Marathon Risk? Compared to What?

Marathon Risk Perspective
Dr. Redelmeier, who has run a marathon, said he began his study out of annoyance with the enormous attention given to each death in a marathon — often even greater, he added, than the attention paid to the winner. When someone died in the Toronto Marathon, he said, there were immediate calls to close it down.
“It has a chilling effect,” he said, “and becomes one more excuse not to exercise.”
So he and his colleagues decided to examine data from 26 American marathons over 30 years. They included results from 3,292,268 runners on 750 race days and 14 million hours of running. For comparison, they also examined national data on traffic fatalities, estimating how many would be expected to occur in the area on marathon day and comparing that with the number that did occur.
Fewer than 1 in 100,000 people died while running a marathon, Dr. Redelmeier and his colleagues reported. The chance that a middle-aged man — the typical marathon fatality — would die while running a marathon was about the same as the chance a middle-aged man would suddenly die anyway.
Dr. Thompson, the Hartford cardiologist, said there was another way of making the comparison. He noted that middle-aged men who run marathons are not typical of men their age. He said their risk of dying while running a marathon, while low, was nonetheless about seven times their risk of dying at other times.
Dr. Redelmeier also said his results did not depend on the marathon — some, like the one in Boston, have rigorous entry criteria for most runners and so tend to have a fitter group of athletes. Some are run in the heat, others in the cold. On some the course is flat, and on others it is hilly. The death rate, on average, was the same low number.
The study also found that half the people who died in a marathon did so while running the last mile and almost no deaths occurred in the first 13 miles.

I like this article for the way it contextualizes risk - is it sad when a person dies while marathoning?  Yes, but that doesn't mean that someone wouldn't have died from something else were the marathoning stopped.  IOW - virtually every risk is a trade off for other risks. 

I wish the article had covered cause of death - dehydration, hyponatremia, rhabdomyolosis, or over heating seem to be the most likely causes.

What they didn't answer but should have was whether the risk of a bunch of folks traveling to Boston, for example, is riskier than running the marathon - it might be!  Another example of the same concept - a small child or baby was killed in an aborted takeoff.  It was determined that the life may have been saved if the child were required to be in its own seat with a 'carseat' type restraint vice its mother's arms.  Would lives be saved if it was a requirement to have a paid airline seat for all children regardless of age?  Not necessarily - because some would not be able to afford the extra seat and might choose to travel by auto, which is statistically riskier.  IOW - the law to require all ages of children to travel in a paid for seat in a child restraint might result in MORE deaths, vice fewer.
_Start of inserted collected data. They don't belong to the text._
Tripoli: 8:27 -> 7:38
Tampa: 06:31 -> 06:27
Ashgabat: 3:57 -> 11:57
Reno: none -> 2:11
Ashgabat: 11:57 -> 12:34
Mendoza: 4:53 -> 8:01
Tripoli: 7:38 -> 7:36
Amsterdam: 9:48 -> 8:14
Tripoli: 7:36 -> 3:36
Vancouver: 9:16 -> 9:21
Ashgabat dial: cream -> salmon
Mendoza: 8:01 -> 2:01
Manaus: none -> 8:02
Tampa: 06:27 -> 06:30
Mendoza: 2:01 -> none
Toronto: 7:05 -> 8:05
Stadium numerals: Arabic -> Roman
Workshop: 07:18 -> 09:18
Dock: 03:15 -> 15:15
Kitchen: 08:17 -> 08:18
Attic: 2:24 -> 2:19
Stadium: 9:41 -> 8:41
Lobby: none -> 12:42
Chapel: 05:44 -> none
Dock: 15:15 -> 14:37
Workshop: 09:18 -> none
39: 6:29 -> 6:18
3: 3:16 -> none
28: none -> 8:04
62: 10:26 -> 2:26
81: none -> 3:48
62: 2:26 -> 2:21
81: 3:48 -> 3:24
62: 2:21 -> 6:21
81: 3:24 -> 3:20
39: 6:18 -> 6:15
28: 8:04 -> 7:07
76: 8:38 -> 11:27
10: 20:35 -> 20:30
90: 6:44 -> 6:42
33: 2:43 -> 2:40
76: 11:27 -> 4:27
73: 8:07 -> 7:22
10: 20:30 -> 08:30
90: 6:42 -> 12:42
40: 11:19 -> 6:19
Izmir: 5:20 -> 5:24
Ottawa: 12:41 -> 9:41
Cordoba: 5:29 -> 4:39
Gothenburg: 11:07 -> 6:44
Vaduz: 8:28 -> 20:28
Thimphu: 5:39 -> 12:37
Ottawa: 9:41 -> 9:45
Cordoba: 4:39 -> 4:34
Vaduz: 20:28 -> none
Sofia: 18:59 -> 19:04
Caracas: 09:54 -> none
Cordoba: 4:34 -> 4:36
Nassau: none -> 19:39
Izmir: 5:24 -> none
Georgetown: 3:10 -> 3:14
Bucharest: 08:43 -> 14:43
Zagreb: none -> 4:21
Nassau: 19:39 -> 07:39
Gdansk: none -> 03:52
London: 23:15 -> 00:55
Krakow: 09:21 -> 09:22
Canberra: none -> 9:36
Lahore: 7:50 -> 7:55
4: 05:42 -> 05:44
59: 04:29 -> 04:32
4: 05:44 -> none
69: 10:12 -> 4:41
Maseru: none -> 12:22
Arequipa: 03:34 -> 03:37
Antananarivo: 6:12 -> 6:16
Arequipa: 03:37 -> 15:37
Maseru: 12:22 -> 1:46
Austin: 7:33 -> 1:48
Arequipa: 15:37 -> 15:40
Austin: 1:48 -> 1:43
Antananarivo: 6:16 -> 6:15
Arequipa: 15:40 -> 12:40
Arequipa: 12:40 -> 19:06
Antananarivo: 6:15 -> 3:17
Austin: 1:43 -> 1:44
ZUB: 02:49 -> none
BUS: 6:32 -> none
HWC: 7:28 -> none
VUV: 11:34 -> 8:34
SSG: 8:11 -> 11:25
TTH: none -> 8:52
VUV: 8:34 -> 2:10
In fitness generally, there is a lack of clarity in thinking as regards injury.  Sports of any kind are riskier than virtually any training in weights or 'cardio' - basketball, jogging, softball, or soccer, each is far more risky than virtually any weight training regimen.  But mainstream fitness has been 'dumbed down' so far that there's no risk and virtually no reward. 

More to follow on this topic, generally, but specifically, what risks would you be willing to face in order to gain your desired level of fitness?